Sports ground safety certificate
If you operate a designated sports ground in England, Scotland or Wales that accommodates more than 10,000 spectators, you will require to hold a safety certificate.
A safety certificate is issued by the local authority for the area in which the sports ground is situated.
A safety certificate may be:
- a general safety certificate issued for the use of a sports ground for an activity or a number of activities specified in the certificate during an indefinite period
- a special safety certificate for the use of a sports ground for an activity or a number of activities specified in the certificate on a specified occasion or specified series of occasions or
- a safety certificate for a stand at a sports ground which provides covered accommodation for 500 or more spectators.
A safety certificate must contain terms and conditions that the local authority consider are either necessary or expedient to secure reasonable safety at a sports ground.
The holder of a certificate must comply with all of the terms and conditions attached to the certificate. Failure to comply with the certificate's terms and conditions is an offence.
A safety certificate must also have attached to it a plan of the sports ground to which the certificate relates.
To be eligible for a safety certificate, you must be likely to be in a position to prevent contravention of the terms and conditions of a certificate.
The local authority may by notice in writing require an applicant for a safety certificate to provide them with information and plans as they consider necessary to enable them to determine the terms and conditions that ought to be included in the certificate.
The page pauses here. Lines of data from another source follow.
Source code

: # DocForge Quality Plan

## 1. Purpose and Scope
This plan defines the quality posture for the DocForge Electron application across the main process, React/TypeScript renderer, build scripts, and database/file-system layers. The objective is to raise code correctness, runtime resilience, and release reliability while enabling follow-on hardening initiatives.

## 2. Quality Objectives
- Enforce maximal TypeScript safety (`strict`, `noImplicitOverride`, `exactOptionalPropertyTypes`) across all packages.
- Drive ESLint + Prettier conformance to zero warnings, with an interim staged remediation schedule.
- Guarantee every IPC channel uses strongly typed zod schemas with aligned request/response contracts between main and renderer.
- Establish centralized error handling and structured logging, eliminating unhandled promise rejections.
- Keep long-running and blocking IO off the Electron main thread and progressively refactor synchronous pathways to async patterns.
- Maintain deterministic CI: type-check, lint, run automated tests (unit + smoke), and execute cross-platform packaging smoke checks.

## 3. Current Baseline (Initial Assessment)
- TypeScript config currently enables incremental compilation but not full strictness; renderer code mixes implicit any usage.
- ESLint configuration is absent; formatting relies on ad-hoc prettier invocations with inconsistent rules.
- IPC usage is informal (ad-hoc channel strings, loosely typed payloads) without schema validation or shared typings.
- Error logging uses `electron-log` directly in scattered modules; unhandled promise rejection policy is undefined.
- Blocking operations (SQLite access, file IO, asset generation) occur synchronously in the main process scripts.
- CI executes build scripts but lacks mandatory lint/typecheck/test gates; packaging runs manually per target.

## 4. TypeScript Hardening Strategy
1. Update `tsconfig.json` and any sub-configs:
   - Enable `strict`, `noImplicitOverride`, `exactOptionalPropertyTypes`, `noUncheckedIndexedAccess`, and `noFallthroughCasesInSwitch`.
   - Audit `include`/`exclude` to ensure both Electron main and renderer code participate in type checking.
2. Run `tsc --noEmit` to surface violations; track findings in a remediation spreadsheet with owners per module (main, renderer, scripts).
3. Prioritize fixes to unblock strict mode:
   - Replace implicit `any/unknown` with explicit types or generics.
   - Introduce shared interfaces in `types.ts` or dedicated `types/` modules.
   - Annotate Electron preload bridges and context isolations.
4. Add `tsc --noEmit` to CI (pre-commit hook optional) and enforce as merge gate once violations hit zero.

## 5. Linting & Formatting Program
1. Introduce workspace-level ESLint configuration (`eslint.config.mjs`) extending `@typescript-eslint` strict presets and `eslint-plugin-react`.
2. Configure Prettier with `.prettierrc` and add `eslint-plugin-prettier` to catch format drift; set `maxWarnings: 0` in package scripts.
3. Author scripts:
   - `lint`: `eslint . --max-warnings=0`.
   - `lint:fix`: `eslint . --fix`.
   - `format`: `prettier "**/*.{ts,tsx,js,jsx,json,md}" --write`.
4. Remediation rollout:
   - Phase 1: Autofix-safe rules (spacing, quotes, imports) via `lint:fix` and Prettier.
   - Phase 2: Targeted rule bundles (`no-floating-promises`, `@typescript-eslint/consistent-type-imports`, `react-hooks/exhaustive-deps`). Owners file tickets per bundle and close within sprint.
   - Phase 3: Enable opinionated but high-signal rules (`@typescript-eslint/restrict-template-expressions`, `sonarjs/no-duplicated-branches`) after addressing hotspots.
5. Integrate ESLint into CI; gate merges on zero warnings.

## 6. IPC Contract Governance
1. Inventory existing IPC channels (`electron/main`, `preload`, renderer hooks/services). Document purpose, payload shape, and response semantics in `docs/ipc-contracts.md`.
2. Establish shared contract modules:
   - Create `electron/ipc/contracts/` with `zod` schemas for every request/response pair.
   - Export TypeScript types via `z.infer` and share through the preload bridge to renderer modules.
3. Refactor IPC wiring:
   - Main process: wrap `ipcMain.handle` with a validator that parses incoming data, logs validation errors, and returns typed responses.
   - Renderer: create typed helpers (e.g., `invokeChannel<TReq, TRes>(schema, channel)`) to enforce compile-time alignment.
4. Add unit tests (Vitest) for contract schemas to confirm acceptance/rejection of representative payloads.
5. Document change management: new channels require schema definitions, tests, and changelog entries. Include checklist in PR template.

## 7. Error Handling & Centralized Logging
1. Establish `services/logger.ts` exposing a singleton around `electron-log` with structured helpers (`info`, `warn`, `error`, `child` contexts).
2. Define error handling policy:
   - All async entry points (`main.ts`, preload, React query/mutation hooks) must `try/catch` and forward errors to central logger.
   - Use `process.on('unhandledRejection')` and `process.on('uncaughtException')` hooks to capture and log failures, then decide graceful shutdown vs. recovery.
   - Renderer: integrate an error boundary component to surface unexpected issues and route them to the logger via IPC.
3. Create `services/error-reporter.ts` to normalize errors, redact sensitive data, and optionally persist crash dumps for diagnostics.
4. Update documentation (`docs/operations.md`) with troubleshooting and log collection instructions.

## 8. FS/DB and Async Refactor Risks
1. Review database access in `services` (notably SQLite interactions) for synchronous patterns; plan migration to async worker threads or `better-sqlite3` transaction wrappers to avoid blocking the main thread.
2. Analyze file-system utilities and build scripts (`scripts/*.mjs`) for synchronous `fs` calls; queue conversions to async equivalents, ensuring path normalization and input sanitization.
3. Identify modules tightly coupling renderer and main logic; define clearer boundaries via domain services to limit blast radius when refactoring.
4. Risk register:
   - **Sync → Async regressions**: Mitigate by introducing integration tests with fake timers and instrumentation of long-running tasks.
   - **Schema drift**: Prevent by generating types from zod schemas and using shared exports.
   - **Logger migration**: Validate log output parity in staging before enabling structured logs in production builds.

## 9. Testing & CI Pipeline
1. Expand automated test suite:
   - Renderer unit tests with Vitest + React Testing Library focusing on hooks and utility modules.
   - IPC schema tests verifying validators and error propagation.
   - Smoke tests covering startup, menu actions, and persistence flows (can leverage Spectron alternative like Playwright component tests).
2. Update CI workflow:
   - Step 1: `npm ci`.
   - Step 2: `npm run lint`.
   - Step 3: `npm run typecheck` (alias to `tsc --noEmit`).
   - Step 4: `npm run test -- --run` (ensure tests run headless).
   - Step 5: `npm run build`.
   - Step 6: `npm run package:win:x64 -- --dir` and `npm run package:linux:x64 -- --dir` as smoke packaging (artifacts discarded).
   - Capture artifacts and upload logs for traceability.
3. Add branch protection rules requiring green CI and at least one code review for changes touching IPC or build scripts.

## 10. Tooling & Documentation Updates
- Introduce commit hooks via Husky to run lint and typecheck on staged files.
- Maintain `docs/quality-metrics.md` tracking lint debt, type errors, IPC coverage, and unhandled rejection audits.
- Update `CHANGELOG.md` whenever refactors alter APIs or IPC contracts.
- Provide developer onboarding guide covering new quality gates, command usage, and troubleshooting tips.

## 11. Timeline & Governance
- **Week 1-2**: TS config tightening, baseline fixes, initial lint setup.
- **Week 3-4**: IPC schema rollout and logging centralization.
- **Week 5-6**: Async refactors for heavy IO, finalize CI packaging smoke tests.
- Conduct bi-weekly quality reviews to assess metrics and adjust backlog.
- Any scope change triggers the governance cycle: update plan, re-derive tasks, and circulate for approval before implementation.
This information must be submitted within a reasonable time frame. If the applicant fails to provide the requested information within the specified time the application will be deemed to have been withdrawn.
The local authority must send a copy of an application for a safety certificate to the chief constable and building authority for the area in which the sports ground is situated. Each of these bodies must be consulted about the terms and conditions to be included in a certificate. The fire authority are also notified of the application and consulted on the certificate's terms and conditions.
A certificate may be transferred from its holder to another person. Prior to transfer, the local authority must determine whether the person to whom the certificate is to be transferred is a person likely to be in a position to prevent contravention of the terms and conditions of the certificate. If this is so, the local authority may transfer the certificate to that person.
The local authority must send a copy of a transfer application to the chief constable and the building authority. They must consult these bodies about any proposed transfer. The fire authority are also sent a copy of the transfer application and consulted on the proposal.
Safety certificates can also be amended or replaced.
No. The local authority must process your application before it can be granted. If you have not heard from the local authority within a reasonable period following submission of your application, please contact it.
It is an offence to admit spectators to a designated sports ground when no application for a safety certificate has been made.